Bill Neifert, chief technology officer for Carbon Design Systems points out that “while it may be possible to get a first-order understanding of the performance of an interconnect by using traffic generators and VIP blocks, the only true way to understand system behavior is to execute the system together with the software. Data can then be analyzed across multiple runs to visualize the impact of various system configuration and software changes.”

That’s no simple task. “You can build the best hardware and software in the world but if processes are fighting each other, everything slows to a crawl,” says Bernard Murphy, chief technology officer for Atrenta. “This has to be managed very collaboratively between hardware and software teams, understanding likely use-case models.” Murphy adds that both power management and security are coming into that collaboration. “The current focus in hardware is on proving security robustness as a trusted execution environment (TEE), which is a necessary but not sufficient condition.”
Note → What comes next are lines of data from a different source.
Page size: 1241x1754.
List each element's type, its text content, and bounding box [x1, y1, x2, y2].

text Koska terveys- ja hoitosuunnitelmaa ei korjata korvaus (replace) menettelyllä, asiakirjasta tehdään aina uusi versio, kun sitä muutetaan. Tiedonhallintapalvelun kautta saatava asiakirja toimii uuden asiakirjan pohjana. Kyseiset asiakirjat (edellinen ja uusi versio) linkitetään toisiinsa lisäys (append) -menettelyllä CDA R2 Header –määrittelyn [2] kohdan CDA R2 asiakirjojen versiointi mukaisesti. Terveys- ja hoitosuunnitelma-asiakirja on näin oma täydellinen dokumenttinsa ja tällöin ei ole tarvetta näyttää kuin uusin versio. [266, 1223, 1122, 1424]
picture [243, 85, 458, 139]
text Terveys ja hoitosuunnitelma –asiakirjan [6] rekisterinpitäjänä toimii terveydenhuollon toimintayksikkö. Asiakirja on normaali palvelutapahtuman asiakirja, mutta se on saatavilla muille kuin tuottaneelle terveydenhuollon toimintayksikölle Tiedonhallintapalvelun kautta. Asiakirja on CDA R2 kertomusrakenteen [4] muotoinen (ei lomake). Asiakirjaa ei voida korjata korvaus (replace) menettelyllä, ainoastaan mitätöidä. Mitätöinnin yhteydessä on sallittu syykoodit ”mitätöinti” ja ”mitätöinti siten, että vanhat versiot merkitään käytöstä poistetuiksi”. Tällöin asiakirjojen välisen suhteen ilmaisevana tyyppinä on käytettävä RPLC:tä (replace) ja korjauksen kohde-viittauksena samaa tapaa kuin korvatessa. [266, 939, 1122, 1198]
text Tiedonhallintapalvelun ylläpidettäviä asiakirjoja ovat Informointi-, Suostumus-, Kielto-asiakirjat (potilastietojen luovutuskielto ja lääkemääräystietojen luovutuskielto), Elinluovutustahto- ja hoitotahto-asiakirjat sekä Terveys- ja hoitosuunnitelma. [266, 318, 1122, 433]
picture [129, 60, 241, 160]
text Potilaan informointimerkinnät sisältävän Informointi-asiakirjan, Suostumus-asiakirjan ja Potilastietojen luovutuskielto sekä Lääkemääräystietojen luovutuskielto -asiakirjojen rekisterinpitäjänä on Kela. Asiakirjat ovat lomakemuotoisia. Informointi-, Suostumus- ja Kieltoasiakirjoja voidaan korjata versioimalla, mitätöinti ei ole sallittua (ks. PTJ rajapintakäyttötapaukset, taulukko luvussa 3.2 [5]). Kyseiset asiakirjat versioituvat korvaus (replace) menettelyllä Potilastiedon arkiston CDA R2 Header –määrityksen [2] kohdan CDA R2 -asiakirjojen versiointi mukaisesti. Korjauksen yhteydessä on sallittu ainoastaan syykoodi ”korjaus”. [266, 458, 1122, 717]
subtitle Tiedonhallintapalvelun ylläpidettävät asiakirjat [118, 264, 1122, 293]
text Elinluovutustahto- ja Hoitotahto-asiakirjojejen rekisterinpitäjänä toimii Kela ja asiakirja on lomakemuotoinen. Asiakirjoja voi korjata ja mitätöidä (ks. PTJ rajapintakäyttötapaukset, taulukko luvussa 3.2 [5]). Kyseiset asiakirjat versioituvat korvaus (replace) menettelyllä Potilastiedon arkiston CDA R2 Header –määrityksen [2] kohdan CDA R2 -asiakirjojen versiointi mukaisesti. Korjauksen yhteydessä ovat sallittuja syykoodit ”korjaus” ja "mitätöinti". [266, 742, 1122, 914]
Hem Hingarh, vice president of engineering at Synapse Design also sees the network as the place where many of the design concerns come together. “Designing energy-efficient methodologies for various Network on Chip (NoC) domains, such as the routing algorithms, buffered and buffer-less router architectures, fault tolerance, switching techniques, voltage islands, and voltage-frequency scaling significantly affects the NoC performance. Therefore, the optimization of routing algorithms for the NoC is a key concern in enhancing the NoC performance and to minimize the energy consumption.”

“The major limit of a modern SoC growth is the verification of these systems,” claims David Kelf, vice president of marketing for OneSpin Solutions. “The current interconnect solutions allow a layered verification approach critical to system test, with the functional verification of IP blocks leading to only an integration test at the SoC level. This approach is absolutely dependent on the verification of the interconnect itself, and this, in turn, relies on the interconnect solution.”

Murphy does not see the interconnect making verification simpler. “In general, verification complexity is getting harder at the interconnect. You have to worry not just about traffic management, performance, QoS and so on, but also all of this working correctly in various partitioned modes, when different masters or slaves are running in different voltage/frequency domains or are powered off, or are in transition between these domains.”

The implications of adding multiple application cores has had far reaching effects on every aspect of the hardware and software design and verification flows. If one could measure the increase in total system complexity caused by this one architectural change, it would probably dwarf every other change in the development of the integrated circuit.

“As a rule, whenever you are designing hardware or software to allow more things to happen in the same amount of time, you are not simplifying the verification problem,” observes Ashar. That may be something of an understatement.